--- START ---

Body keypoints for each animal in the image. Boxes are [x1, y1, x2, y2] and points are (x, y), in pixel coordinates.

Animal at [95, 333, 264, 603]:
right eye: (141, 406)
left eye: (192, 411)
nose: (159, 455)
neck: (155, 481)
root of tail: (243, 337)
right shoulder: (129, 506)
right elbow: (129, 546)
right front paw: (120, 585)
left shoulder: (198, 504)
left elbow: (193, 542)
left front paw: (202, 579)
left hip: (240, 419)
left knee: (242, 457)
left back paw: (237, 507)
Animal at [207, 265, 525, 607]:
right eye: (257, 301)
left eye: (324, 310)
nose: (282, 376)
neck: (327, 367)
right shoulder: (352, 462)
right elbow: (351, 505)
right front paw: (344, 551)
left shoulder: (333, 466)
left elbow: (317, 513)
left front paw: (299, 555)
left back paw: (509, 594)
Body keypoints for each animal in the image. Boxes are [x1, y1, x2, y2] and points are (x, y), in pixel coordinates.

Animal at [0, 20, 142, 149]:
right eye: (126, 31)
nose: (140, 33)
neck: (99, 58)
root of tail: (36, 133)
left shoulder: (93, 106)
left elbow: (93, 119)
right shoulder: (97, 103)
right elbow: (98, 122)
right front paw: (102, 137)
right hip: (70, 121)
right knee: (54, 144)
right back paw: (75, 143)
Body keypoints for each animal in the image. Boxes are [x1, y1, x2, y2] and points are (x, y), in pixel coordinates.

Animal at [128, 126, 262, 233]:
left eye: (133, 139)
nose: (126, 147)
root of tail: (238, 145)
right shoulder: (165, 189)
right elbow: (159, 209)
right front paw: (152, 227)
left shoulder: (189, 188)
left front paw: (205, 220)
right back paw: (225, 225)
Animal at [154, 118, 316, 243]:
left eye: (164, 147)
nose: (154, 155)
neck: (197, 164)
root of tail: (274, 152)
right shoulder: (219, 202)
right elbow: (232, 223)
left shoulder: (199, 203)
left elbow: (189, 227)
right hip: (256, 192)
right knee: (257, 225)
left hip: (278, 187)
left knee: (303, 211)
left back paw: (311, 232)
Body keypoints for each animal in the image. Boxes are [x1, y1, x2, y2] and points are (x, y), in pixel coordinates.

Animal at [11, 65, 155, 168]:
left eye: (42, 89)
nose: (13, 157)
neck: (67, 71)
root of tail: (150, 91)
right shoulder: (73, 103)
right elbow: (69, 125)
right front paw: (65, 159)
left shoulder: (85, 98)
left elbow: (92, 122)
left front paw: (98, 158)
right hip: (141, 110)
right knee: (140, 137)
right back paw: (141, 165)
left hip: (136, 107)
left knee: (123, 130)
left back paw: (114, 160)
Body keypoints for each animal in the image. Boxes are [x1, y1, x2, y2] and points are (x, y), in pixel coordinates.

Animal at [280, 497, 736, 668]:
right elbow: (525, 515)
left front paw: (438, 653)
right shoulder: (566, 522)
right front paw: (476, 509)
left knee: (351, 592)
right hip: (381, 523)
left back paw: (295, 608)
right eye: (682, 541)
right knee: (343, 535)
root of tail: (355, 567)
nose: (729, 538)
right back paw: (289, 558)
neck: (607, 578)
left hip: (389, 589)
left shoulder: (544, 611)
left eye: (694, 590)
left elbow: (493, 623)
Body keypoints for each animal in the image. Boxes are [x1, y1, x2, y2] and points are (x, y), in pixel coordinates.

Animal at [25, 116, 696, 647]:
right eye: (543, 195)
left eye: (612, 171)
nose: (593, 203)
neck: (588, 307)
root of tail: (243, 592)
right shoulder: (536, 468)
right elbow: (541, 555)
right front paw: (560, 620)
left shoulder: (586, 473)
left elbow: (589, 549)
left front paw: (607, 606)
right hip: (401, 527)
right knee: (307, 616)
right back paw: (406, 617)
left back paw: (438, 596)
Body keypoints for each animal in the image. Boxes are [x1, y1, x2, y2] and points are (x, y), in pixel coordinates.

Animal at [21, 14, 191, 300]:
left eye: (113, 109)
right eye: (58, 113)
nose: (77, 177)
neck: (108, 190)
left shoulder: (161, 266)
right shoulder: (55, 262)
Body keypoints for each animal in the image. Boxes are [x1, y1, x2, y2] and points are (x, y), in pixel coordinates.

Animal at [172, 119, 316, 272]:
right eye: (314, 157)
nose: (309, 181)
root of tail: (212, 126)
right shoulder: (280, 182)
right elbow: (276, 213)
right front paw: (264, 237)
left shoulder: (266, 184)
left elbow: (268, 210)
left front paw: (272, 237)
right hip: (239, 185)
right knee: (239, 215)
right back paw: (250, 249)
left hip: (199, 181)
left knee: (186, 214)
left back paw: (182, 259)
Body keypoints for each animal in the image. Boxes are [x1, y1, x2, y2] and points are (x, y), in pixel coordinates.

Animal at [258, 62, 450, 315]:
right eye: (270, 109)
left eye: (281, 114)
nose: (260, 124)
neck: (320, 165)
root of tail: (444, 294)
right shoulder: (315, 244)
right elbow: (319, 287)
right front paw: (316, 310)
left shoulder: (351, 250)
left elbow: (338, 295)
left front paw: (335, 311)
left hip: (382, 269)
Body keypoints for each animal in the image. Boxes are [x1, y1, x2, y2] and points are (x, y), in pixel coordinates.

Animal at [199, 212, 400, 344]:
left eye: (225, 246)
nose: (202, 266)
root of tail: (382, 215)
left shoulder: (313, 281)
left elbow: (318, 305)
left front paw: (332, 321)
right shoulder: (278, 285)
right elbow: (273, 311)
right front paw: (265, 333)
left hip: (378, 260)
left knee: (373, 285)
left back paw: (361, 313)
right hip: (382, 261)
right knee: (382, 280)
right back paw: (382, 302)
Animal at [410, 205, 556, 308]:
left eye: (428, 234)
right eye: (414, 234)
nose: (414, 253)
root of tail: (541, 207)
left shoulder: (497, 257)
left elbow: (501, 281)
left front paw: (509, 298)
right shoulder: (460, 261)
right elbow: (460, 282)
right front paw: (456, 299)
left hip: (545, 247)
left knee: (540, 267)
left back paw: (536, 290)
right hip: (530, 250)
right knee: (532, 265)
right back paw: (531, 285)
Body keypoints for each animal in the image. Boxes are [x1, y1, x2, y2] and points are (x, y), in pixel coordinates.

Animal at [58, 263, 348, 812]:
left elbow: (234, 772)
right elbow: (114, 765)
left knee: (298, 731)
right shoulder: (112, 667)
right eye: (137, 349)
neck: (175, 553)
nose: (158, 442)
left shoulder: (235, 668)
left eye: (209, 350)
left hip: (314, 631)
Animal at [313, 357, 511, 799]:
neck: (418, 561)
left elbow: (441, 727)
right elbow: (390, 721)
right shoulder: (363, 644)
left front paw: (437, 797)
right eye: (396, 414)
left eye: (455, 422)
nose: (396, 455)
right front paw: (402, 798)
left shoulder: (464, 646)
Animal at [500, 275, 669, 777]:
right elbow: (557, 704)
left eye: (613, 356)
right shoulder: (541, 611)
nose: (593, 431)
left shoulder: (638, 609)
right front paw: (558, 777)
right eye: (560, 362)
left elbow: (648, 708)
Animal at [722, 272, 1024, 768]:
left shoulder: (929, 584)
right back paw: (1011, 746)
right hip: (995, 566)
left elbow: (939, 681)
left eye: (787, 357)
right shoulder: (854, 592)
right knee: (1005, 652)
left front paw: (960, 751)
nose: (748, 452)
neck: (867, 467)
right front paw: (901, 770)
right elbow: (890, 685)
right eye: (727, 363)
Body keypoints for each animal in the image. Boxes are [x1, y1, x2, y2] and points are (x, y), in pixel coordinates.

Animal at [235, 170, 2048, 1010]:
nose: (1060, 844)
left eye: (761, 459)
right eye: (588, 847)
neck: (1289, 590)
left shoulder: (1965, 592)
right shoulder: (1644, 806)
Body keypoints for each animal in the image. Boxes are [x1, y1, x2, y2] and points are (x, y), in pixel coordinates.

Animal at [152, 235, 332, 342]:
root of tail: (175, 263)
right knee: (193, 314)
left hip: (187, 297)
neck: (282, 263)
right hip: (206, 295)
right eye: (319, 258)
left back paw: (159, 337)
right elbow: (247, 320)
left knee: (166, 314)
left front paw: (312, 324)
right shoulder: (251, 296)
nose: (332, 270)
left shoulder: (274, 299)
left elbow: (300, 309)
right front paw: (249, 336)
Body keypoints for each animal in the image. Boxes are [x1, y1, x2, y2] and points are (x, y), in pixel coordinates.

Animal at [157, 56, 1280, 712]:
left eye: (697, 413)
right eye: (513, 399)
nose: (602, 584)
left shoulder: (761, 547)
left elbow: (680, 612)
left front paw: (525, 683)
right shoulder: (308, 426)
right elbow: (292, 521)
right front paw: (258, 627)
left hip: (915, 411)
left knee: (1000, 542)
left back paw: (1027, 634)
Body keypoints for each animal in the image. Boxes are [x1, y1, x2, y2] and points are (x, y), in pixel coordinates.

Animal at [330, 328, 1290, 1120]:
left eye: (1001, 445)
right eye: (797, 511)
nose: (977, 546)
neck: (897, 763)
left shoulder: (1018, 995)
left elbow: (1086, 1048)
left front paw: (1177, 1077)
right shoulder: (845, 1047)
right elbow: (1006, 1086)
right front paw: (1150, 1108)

--- END ---

> [Directions] Reproduce exactly the lines above from the line with "right elbow: (890, 685)" to the line with "right shoulder: (1644, 806)", including both, and add nothing.

> [Exercise output]
right elbow: (890, 685)
right eye: (727, 363)
Body keypoints for each animal in the image. Boxes are [x1, y1, x2, y2] and points are (x, y), in pixel coordinates.

Animal at [235, 170, 2048, 1010]:
nose: (1060, 844)
left eye: (761, 459)
right eye: (588, 847)
neck: (1289, 590)
left shoulder: (1965, 592)
right shoulder: (1644, 806)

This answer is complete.